My goal is to run a comparison between 2 different states of a rubiks cube class, which on its own is simple. The issue comes when you need to compute something on the order of 900 million comparisons in order to go over all of them. For reference, what we are comparing is if 2 cubestates from 2 different lists is exactly the same.
The solutions I've tried so far are as follows:
- Bruteforce comparisons
- Pool object using multiprocess (fork of multiprocessing)
- Variations of Compiling a list of simpler operations for Pool multiprocess (caused a memory issue)
- Setting pool process count, and/or chunksize for pool.imap_unordered
I want desperately to make this work using multiprocessing, and my current code looks like this:
print("Beginning pooling, with a new pool for each start pair. This may take a while...")
final_algs=[]
startcomparisons=0
for pairA in startcube_pairs:
comparisonlist=[]
startcomparisons+=1
print(f"Starting comparison block {startcomparisons}/{len(startcube_pairs)}")
for pairB in solvedcube_pairs:
comparisonlist.append([pairA, pairB])
# now we have a small list of comparisons to make, and we will start comparing what we currently have. If we just put all possible pairs in a list, we encounter a memory problem.
with Pool() as pool:
results = pool.imap_unordered(comparecubes_returnsolution_ifexists, comparisonlist, chunksize=4096)
# imap_unordered means the processes will not necessarily start in order, which is fine since we don't care what order we get algorithms out
for result in results: # this portion existing shows all the subprocesses in the task manager so we will keep it
if result != None:
print(f"Found: [{alg_as_str(result)}] length: {len(result)}")
final_algs.append(result)
else: pass
print(f"Finished comparison block {startcomparisons}/{len(startcube_pairs)}\n\n")
With this version of the code, the python process and its subprocesses only collectively use up 7-9% cpu, with most of the workers from the pool using less than 0.5% of my cpu.
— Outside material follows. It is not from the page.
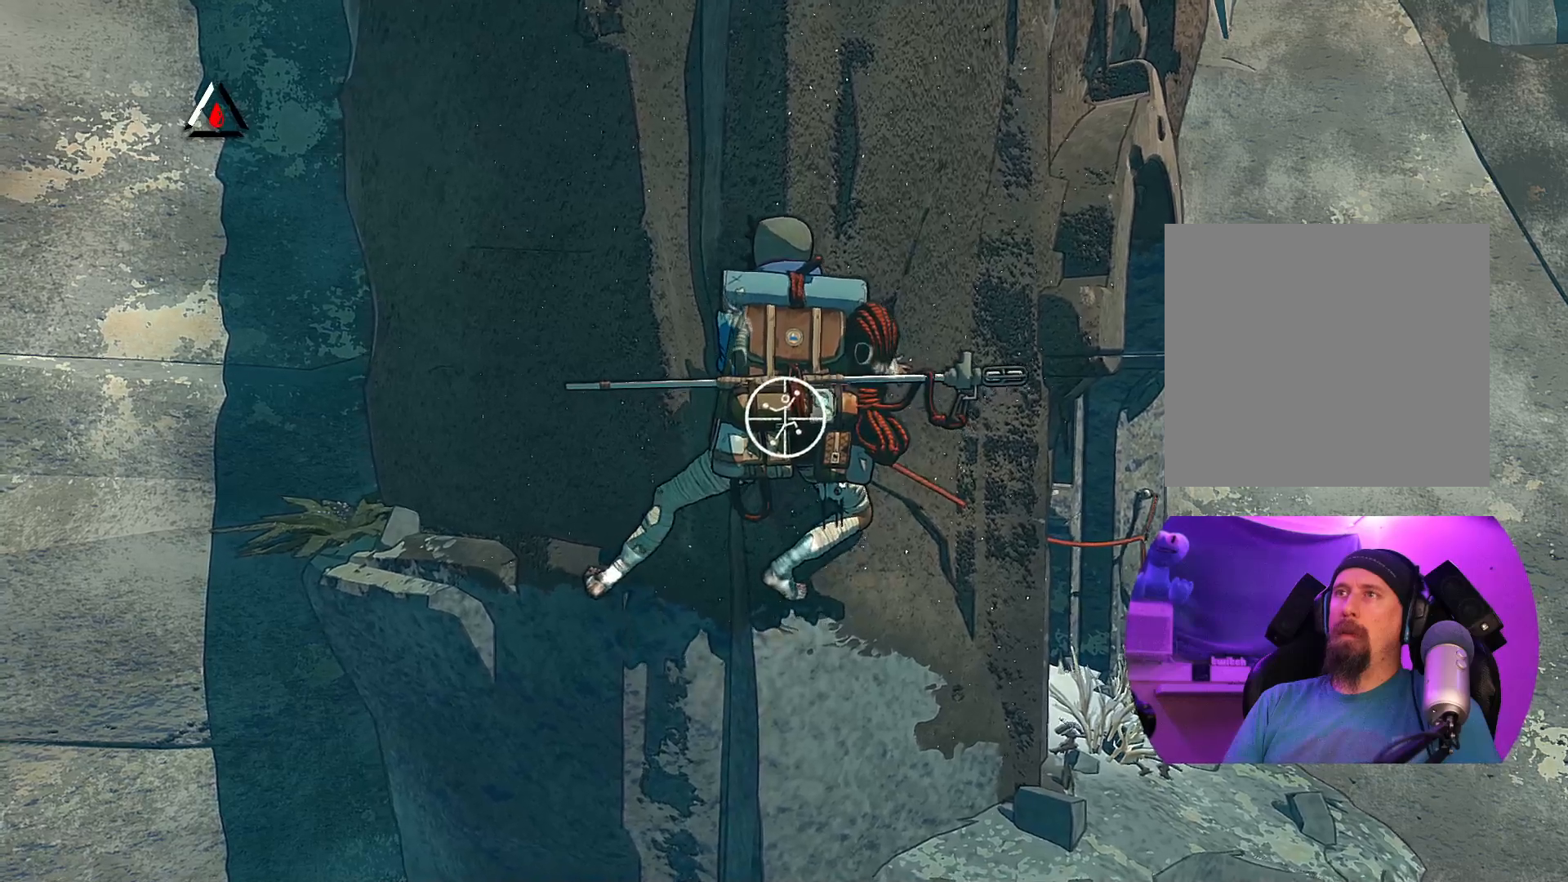
{"buttons": ["R1"], "left_stick": "up-left", "right_stick": "center", "events": [[50, "left_stick", "up"], [217, "left_stick", "up-left"]]}
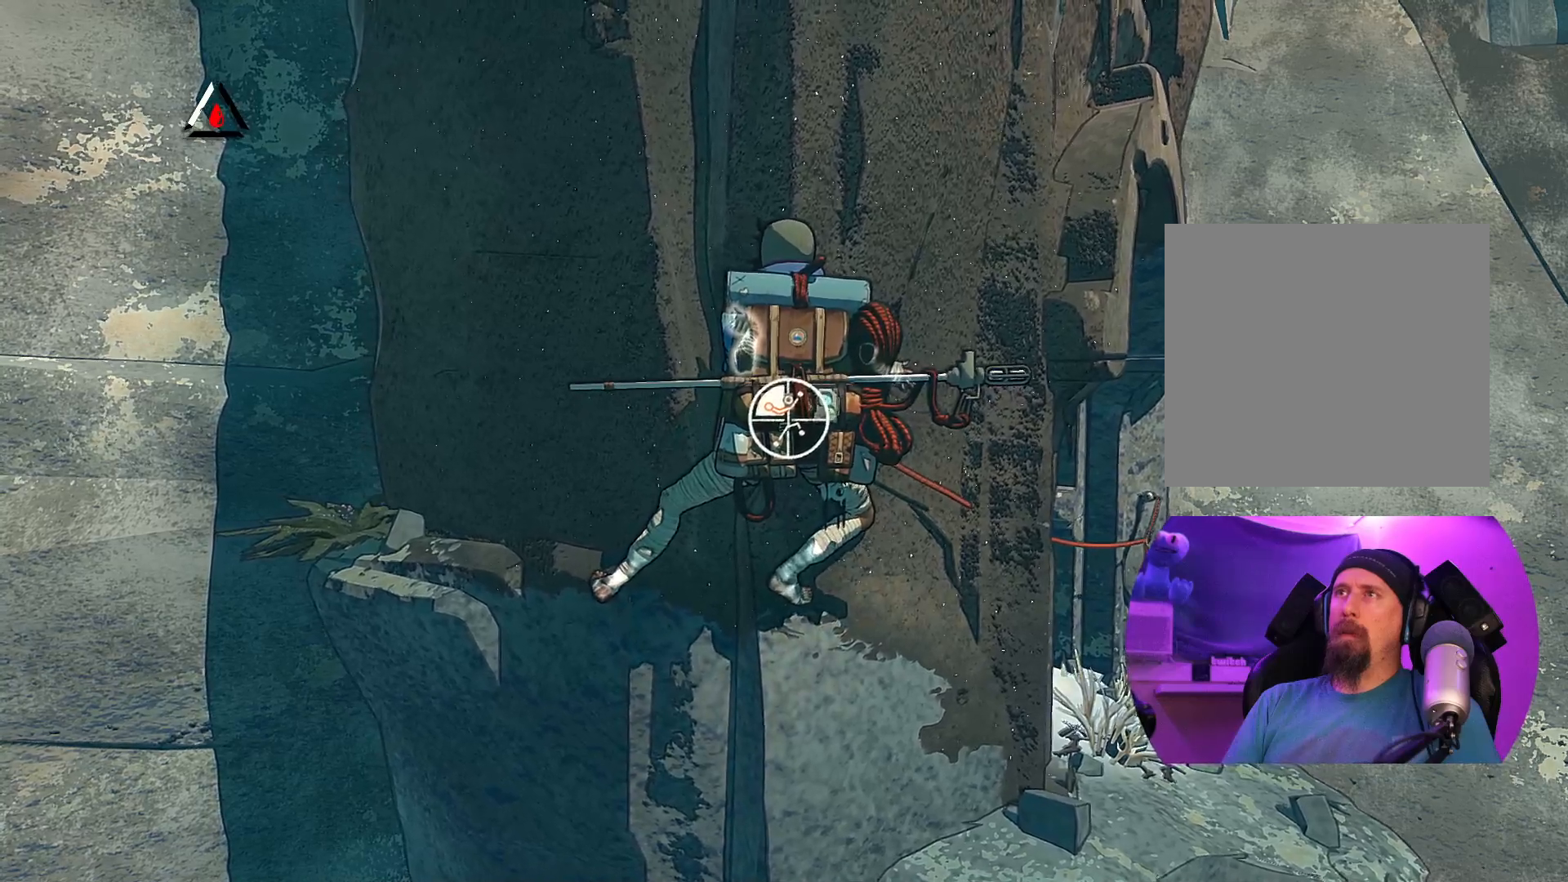
{"buttons": ["R1"], "left_stick": "up-left", "right_stick": "center", "events": []}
My goal is that if I were able to better utilize multiprocessing, I'd be able able to use a target 40-60% of my cpu while running these comparisons.
Is multiprocessing even the correct solution to this problem? If so, can I allow python to allocate more processing power without nuking my system's memory?
I've searched a while using the similar questions dropdown and also searching on google, but please direct me to an answer if I have missed something.
EDIT: Will replace above code with reproducible code soon.
from multiprocess import Pool
import math as m
import random
class basicdata:
datavalues=[]
def __init__(self):
self.datavalues = [[[random.randint(1,7) for i in range(3)] for j in range(3)] for k in range(6)]
dataset_1=[basicdata() for i in range(155000)]
dataset_2=[basicdata() for i in range(155000)]
def isdataequal(args):
dataset_1=args[0]
dataset_2=args[1]
isequal=True
for i in range(len(dataset_1)):
for y in range(3):
for x in range(3):
if dataset_1[i][y][x] != dataset_2[i][y][x]:
if dataset_1[i][y][x] != 7: isequal=False # 7 represents a value who's comparison is unimportant to us
if isequal: return dataset_1
else: return None
if __name__ == "__main__":
final_results=[]
print("Beginning comparisons")
for data_1 in dataset_1:
comparisonlist=[]
for data_2 in dataset_2:
comparisonlist.append([data_1.datavalues, data_2.datavalues])
with Pool() as pool:
results = pool.imap_unordered(isdataequal, comparisonlist, chunksize=4096)
for result in results:
if result != None:
final_results.append(result)
else: pass
print(f"Finished a comparison block")
print(final_results)
Should be reproducible code. Interestingly, this cut down version of the program utilizes 99% cpu power on task manager in short bursts, reducing down to the previously stated less than 0.5% usage inbetween. However, the time to complete each comparison is not significantly different.
EDIT 2: responded to some comments. Also, I want to note that all I want out of this project is for the comparisons not to take literal days to compute.